DATA FOR THIS TASK

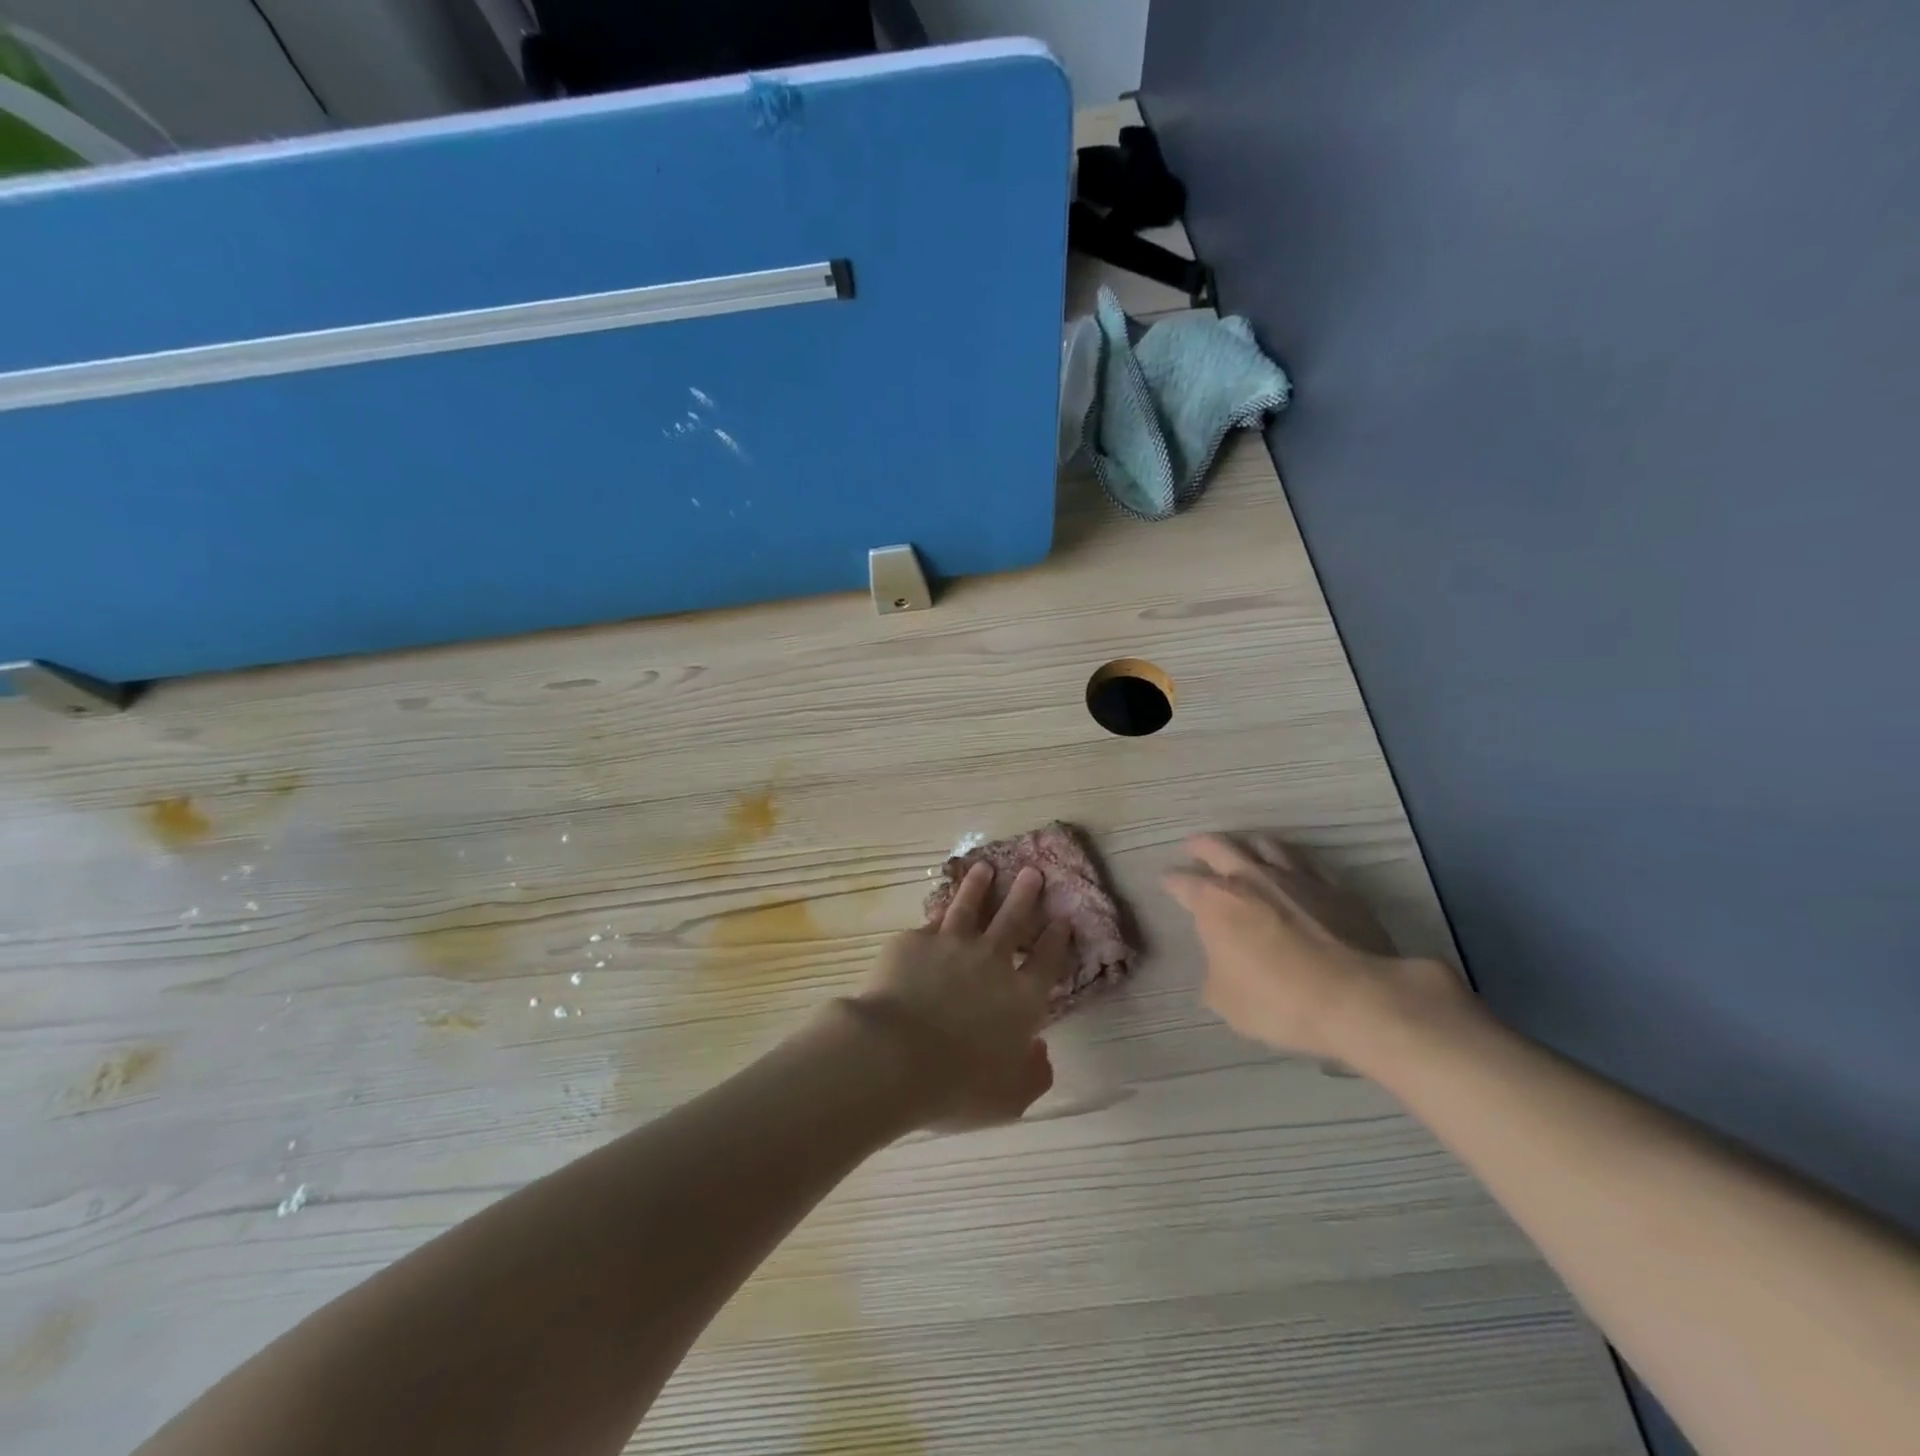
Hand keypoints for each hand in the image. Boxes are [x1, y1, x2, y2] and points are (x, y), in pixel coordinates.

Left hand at [844, 863, 1072, 1131]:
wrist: (895, 1056)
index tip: (1062, 918)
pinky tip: (939, 901)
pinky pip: (931, 920)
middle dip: (1025, 894)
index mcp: (1021, 997)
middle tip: (1032, 871)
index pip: (1047, 960)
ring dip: (979, 886)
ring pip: (969, 906)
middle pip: (1013, 919)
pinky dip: (939, 908)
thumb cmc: (958, 1085)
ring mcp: (951, 945)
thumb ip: (1033, 1074)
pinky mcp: (913, 941)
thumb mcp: (1010, 1097)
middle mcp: (991, 961)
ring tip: (984, 868)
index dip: (1056, 939)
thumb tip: (1040, 1050)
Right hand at [1163, 834, 1469, 1062]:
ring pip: (1265, 844)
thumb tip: (1220, 966)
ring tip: (1245, 848)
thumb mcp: (1226, 1001)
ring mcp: (1296, 878)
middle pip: (1218, 846)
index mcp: (1215, 902)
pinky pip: (1308, 864)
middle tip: (1193, 846)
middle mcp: (1250, 878)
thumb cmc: (1278, 1001)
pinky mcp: (1335, 887)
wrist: (1356, 998)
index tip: (1166, 881)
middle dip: (1201, 846)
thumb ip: (1214, 974)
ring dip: (1248, 844)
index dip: (1170, 881)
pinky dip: (1293, 863)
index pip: (1182, 881)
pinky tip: (1295, 871)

WHAT YOU HAVE TO DO
Please go through the data above and copy each line containing the word "ring".

EXERCISE OUTPUT
ring dip: (979, 886)
ring pip: (969, 906)
ring mcp: (951, 945)
ring tip: (984, 868)
ring pip: (1265, 844)
ring tip: (1245, 848)
ring mcp: (1296, 878)
ring dip: (1248, 844)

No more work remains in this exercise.